Partial internal short circuit resulting from the Ce⁴⁺/Ce³⁺ redox reaction is currently one of the most critical issues that hinder the practical application of solid oxide fuel cells (SOFCs) with doped ceria electrolytes. In this work, a new strategy utilizing a Sr diffusion induced in situ solid-state reaction to generate a blocking layer to prevent Ce_0.8Sm_0.2O_1.9 (SDC) from reduction is proposed for the first time. As a proof of concept, Ni-SrCe_0.95Yb_0.05O_3−δ is deployed as a Sr source for the electron-blocking interlayer and was evaluated as an anode for SDC-based SOFCs. A thin interlayer composed of SrCe_1−x(Sm,Yb)_xO_3−δ and SDC is formed in situ during the sintering process of the half cell due to the interdiffusion of metal cations, and the interlayer thickness is highly dependent on the sintering temperature.
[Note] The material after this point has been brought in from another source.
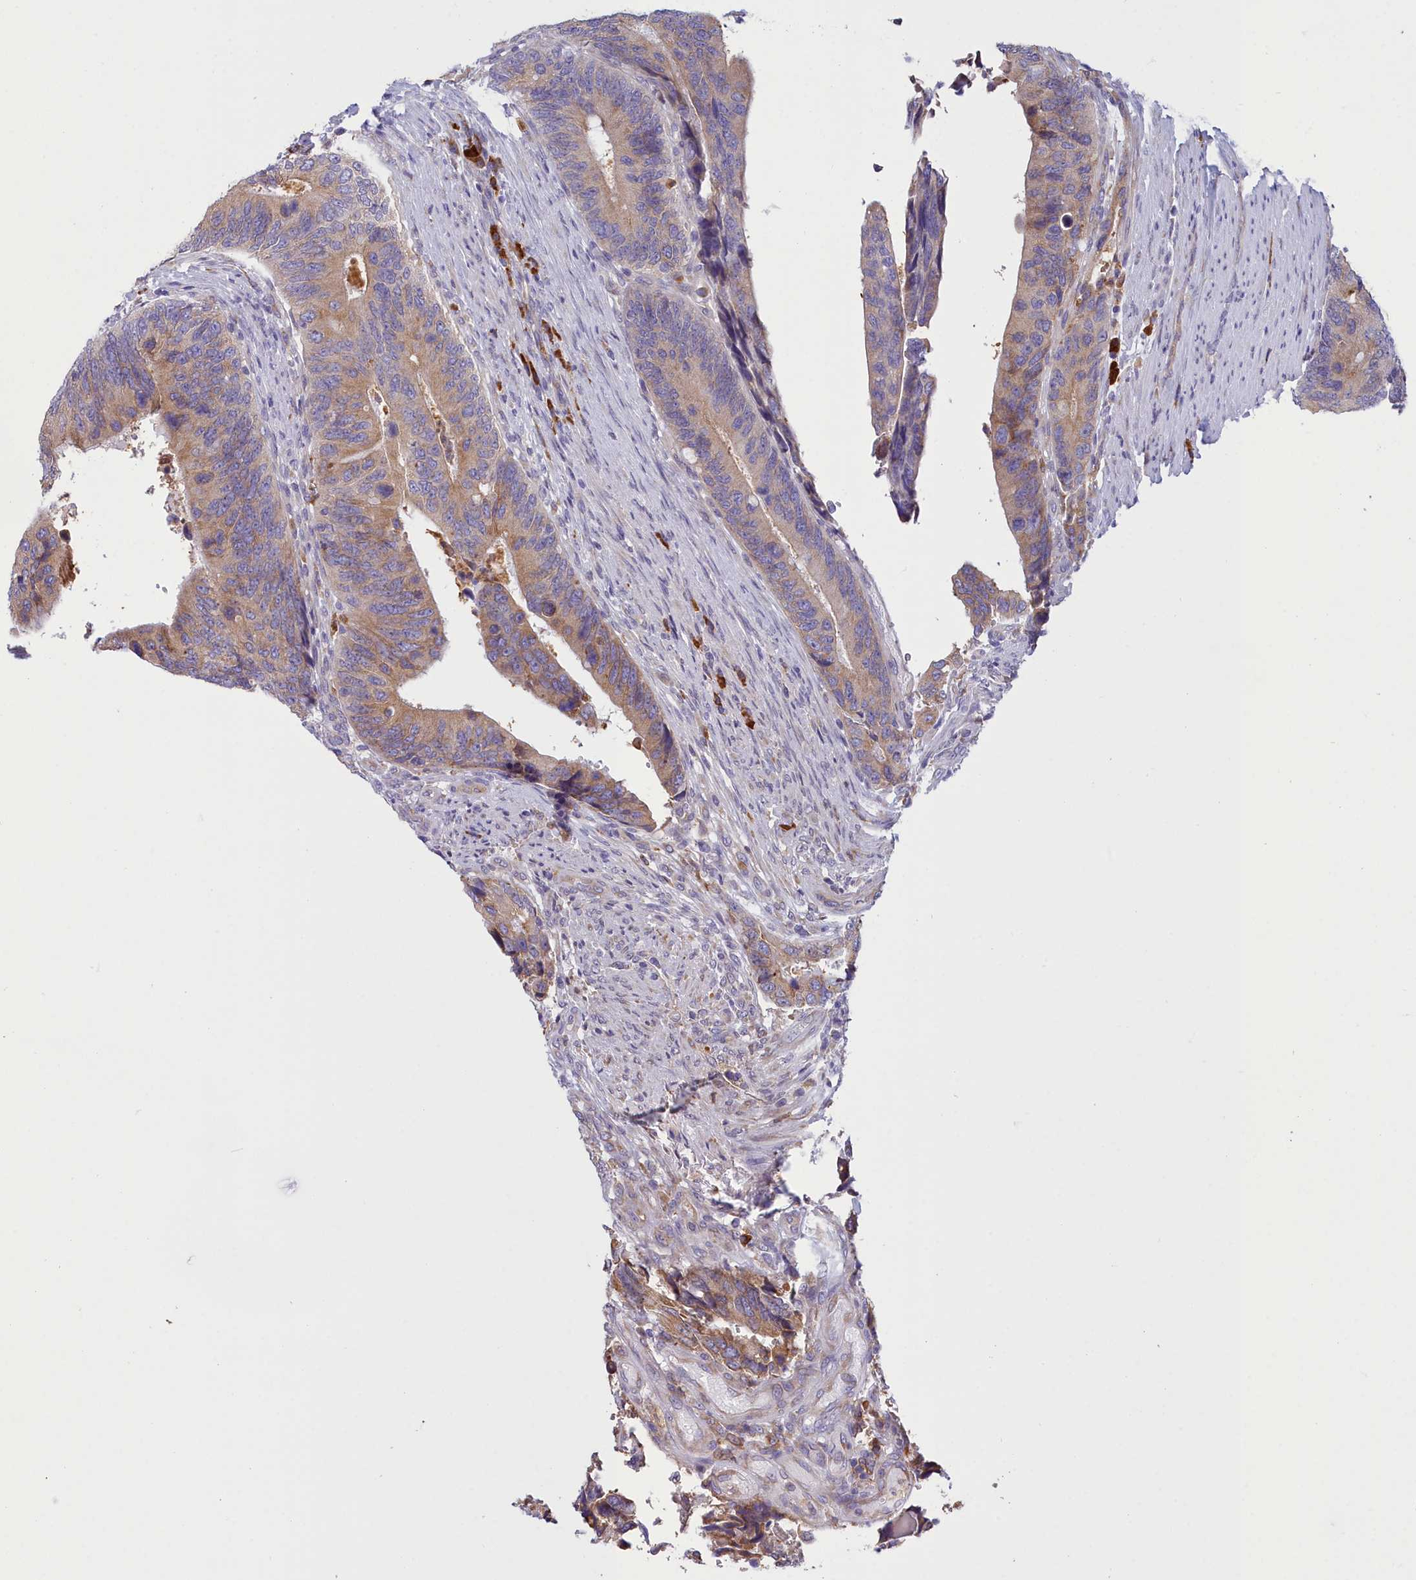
{"staining": {"intensity": "moderate", "quantity": ">75%", "location": "cytoplasmic/membranous"}, "tissue": "colorectal cancer", "cell_type": "Tumor cells", "image_type": "cancer", "snomed": [{"axis": "morphology", "description": "Adenocarcinoma, NOS"}, {"axis": "topography", "description": "Colon"}], "caption": "A micrograph showing moderate cytoplasmic/membranous positivity in approximately >75% of tumor cells in colorectal adenocarcinoma, as visualized by brown immunohistochemical staining.", "gene": "HM13", "patient": {"sex": "male", "age": 87}}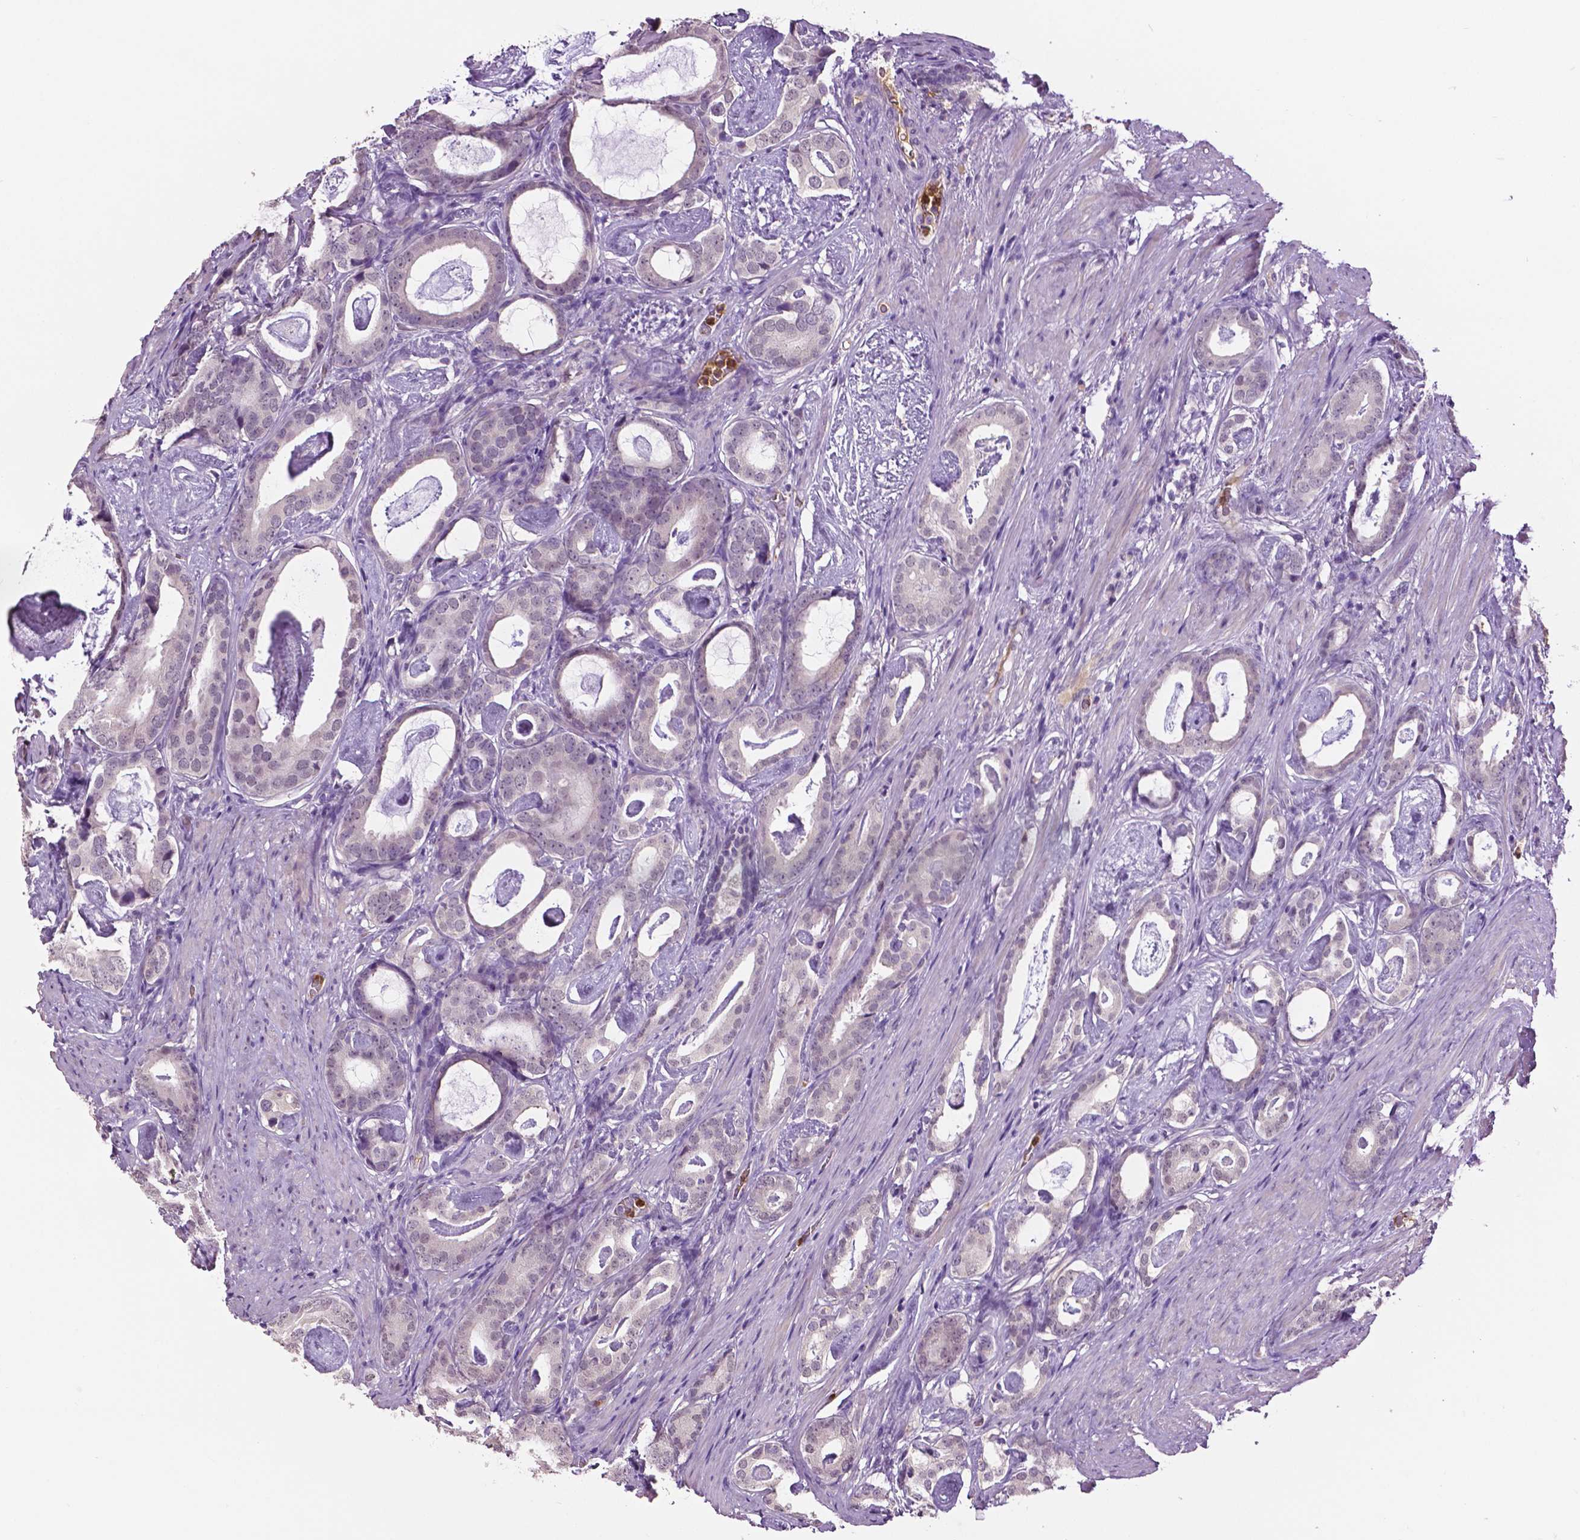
{"staining": {"intensity": "negative", "quantity": "none", "location": "none"}, "tissue": "prostate cancer", "cell_type": "Tumor cells", "image_type": "cancer", "snomed": [{"axis": "morphology", "description": "Adenocarcinoma, Low grade"}, {"axis": "topography", "description": "Prostate and seminal vesicle, NOS"}], "caption": "Immunohistochemical staining of prostate low-grade adenocarcinoma shows no significant positivity in tumor cells.", "gene": "PTPN5", "patient": {"sex": "male", "age": 71}}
The high-resolution TEM results indicate that the SrCe_1−x(Sm,Yb)_xO_3−δ perovskite phase is generated and coated on the SDC grains, forming an SDC@SrCe_1−x(Sm,Yb)_xO_3−δ core–shell structure. The SrCe_1−x(Sm,Yb)_xO_3−δ phase effectively suppresses the Ce⁴⁺/Ce³⁺ redox reaction and hence eliminates electronic conduction through the electrolyte membrane. Consequently, the OCVs of the fuel cell are significantly improved after incorporating the electron-blocking interlayer and increase with increasing the interlayer thickness. The OCVs of the cell sintered at 1250 °C reach 0.962, 0.989, 1.017, and 1.039 V at 650, 600, 550, and 500 °C, respectively. The present results demonstrate that Ni-SrCeO₃-based composites are promising alternative anodes for CeO₂-based SOFCs towards enhanced working efficiency at high operating voltages.